Разве что книжки о привидениях.
«БУДУ ПИСАТЬ ПИСЬМО. ФИЛЬМА ПОДОЖДЕТ».
20
В. Шкловский — А. Марьямову
Дорогой Саша!
Я нахожусь в 1891 году, где я прописал себя с Симой. Переезжаю после семейного скандала в Бегичевку Епифанского уезда. Там голод. Буду там поллиста и вернусь в Москву. Адрес: Москва, «Воскресенье», Шкловским. Оттуда в 1903 еду в Гаспру. Адрес: Крым, Гаспра, дом гр. Паниной. Будем там 1/2 листа или лист вместе с Хаджи Муратом. Потом поедем в свою Ясную Поляну. Поживем в ней, посмотрим, как люди ссорятся. Похороним Толстого, примем участие в демонстрации и вернемся к себе в Москву. Адрес: Москва, «Теория прозы», Шкловским.
Пока проехали 30 листов, из них 5 ялтинских. Не просто. Будет еще пять. Шьем. Потом все переделаем, увидев, что сделали. Покой нам только снится.
Я избавлен от угрызений совести и колебаний. Почти счастлив.
Шкловский.
Привет Лене. Пускай рококо будет вам счастливой раковиной. Не набивайте раковину вздором. Кутьке будет тесно.
<1962>
21
В. Шкловский — А. Марьямову
Ваше новожизнество!
А Вы мне не ответили. А я писал.
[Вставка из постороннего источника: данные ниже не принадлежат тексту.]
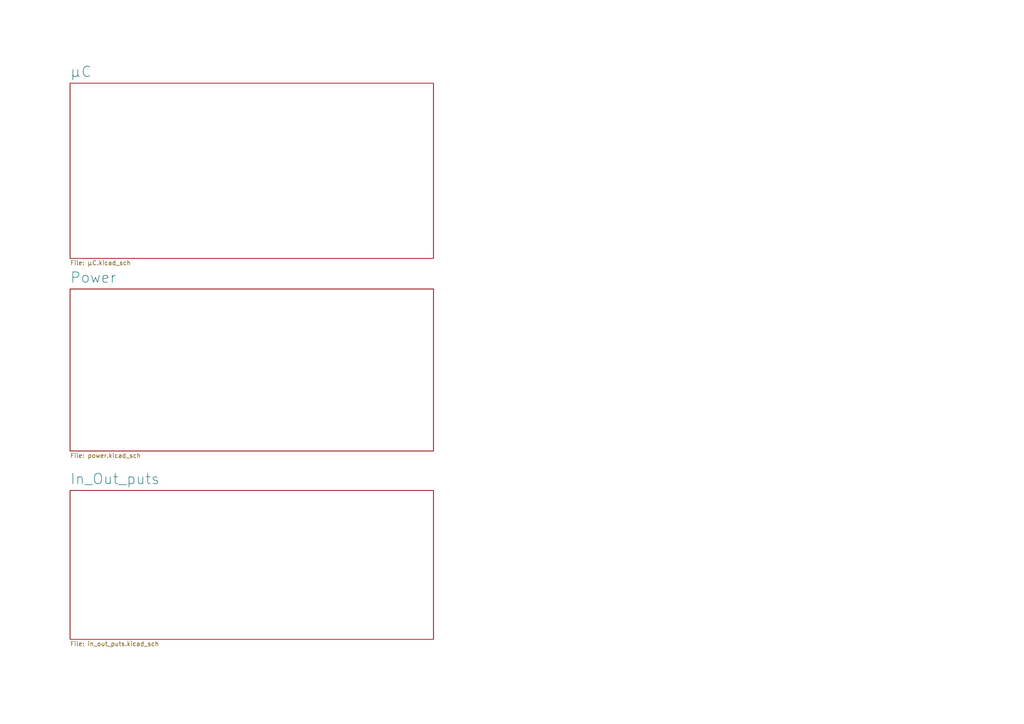
<source format=kicad_sch>
(kicad_sch
	(version 20250114)
	(generator "eeschema")
	(generator_version "9.0")
	(uuid "fc5dd40f-cf0c-4004-b39d-c6d05323db0e")
	(paper "A4")
	(title_block
		(title "Nerf-ATG")
		(date "2025-04-13")
		(rev "1.0")
		(company "made by Nico Hütter")
	)
	(lib_symbols)
	(sheet
		(at 20.32 24.13)
		(size 105.41 50.8)
		(exclude_from_sim no)
		(in_bom yes)
		(on_board yes)
		(dnp no)
		(fields_autoplaced yes)
		(stroke
			(width 0.1524)
			(type solid)
		)
		(fill
			(color 0 0 0 0.0000)
		)
		(uuid "04971dad-1181-4ff1-b99d-d5eca715a10a")
		(property "Sheetname" "µC"
			(at 20.32 22.5534 0)
			(effects
				(font
					(size 3 3)
				)
				(justify left bottom)
			)
		)
		(property "Sheetfile" "µC.kicad_sch"
			(at 20.32 75.5146 0)
			(effects
				(font
					(size 1.27 1.27)
				)
				(justify left top)
			)
		)
		(instances
			(project "LaserOps_PCB"
				(path "/fc5dd40f-cf0c-4004-b39d-c6d05323db0e"
					(page "4")
				)
			)
		)
	)
	(sheet
		(at 20.32 142.24)
		(size 105.41 43.18)
		(exclude_from_sim no)
		(in_bom yes)
		(on_board yes)
		(dnp no)
		(fields_autoplaced yes)
		(stroke
			(width 0.1524)
			(type solid)
		)
		(fill
			(color 0 0 0 0.0000)
		)
		(uuid "60bb22b7-b1cd-47ac-a0be-daf4dc825355")
		(property "Sheetname" "In_Out_puts"
			(at 20.32 140.6634 0)
			(effects
				(font
					(size 3 3)
				)
				(justify left bottom)
			)
		)
		(property "Sheetfile" "in_out_puts.kicad_sch"
			(at 20.32 186.0046 0)
			(effects
				(font
					(size 1.27 1.27)
				)
				(justify left top)
			)
		)
		(instances
			(project "LaserOps_PCB"
				(path "/fc5dd40f-cf0c-4004-b39d-c6d05323db0e"
					(page "3")
				)
			)
		)
	)
	(sheet
		(at 20.32 83.82)
		(size 105.41 46.99)
		(exclude_from_sim no)
		(in_bom yes)
		(on_board yes)
		(dnp no)
		(fields_autoplaced yes)
		(stroke
			(width 0.1524)
			(type solid)
		)
		(fill
			(color 0 0 0 0.0000)
		)
		(uuid "d87c0e11-25bc-47e4-9f8b-0d6cc0deee19")
		(property "Sheetname" "Power"
			(at 20.32 82.2434 0)
			(effects
				(font
					(size 3 3)
				)
				(justify left bottom)
			)
		)
		(property "Sheetfile" "power.kicad_sch"
			(at 20.32 131.3946 0)
			(effects
				(font
					(size 1.27 1.27)
				)
				(justify left top)
			)
		)
		(instances
			(project "LaserOps_PCB"
				(path "/fc5dd40f-cf0c-4004-b39d-c6d05323db0e"
					(page "2")
				)
			)
		)
	)
	(sheet_instances
		(path "/"
			(page "1")
		)
	)
	(embedded_fonts no)
)

</source>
А у нас сейчас 15 градусов тепла и цветет миндаль и слива.
А у нас писатели сидят по комнатам и все пишут пьесы за сидеть в союзе.1. А я написал сценарий.
А Осипов не написал ничего. Ничегошеньки. А все виноват Марьямов. А он кончил историю с Пудовкиным, утащив мои калоши. А я не смог напечатать главы в своей книге за 40 лет.
А однажды сделанная пакость, увы, не просыхает.
А это, увы, не гавно. Гавно сохнет!
Не знаю, как кончить это письмо. Я загорел. Сима здорова. Привет Лене и всем Марьямовым. Они хорошие. Алику2 скажите, что литература это не эскалатор в метро.
В. Шкловский.
<1962>
1 То есть быть членом Союза советских писателей с соответствующими льготами.
2 Марьямов Александр Александрович (р. 1937) — сценарист, режиссер, лауреат Государственной премии РФ. Когда он был еще школьником, Шкловский заметил его литературное дарование и даже помог при поступлении на редакторский факультет Полиграфического института. О том, что произошло, когда Алик получил двойку за сочинение на вступительном экзамене, рассказывает он сам в своей мемуарной повести: «Не сказав никому ни слова, Виктор Борисович отправился в приемную комиссию, где попросил показать ему заклейменный педагогами мой вступительный опус. Прочитал его и, судя по всему, остался мною доволен. Во всяком случае, объявил растерянным педагогам, что сочинение и грамотность не одно и то же, что над исправлением моих ошибок должны трудиться прежде всего корректоры в издательствах, а таланту надо радоваться, оберегать его, и я должен быть непременно допущен к дальнейшим экзаменам и, конечно, принят в институт… Произнеся этот достаточно эмоциональный монолог перед притихшими педагогами, Шкловский один за другим перевернул несколько столов в комнате приемной комиссии, выпотрошил шкаф с бумагами, опрокинул с десяток стульев, а затем, потянув ковровую дорожку, вытащил ее на лестничную площадку вместе с какими-то тумбочками и цветочными горшками, спустил по ступеням вниз. И, не произнеся больше ни слова, направился к выходу… Виктора Борисовича довольно долго угнетали воспоминания об учиненном беспределе, пока мудрая Серафима Густавовна не осуществила какой-то хитроумный план его реабилитации в глазах молодых педагогов и помогла ему извиниться перед ними» («В закоулках времени», М., 2009, стр. 126.).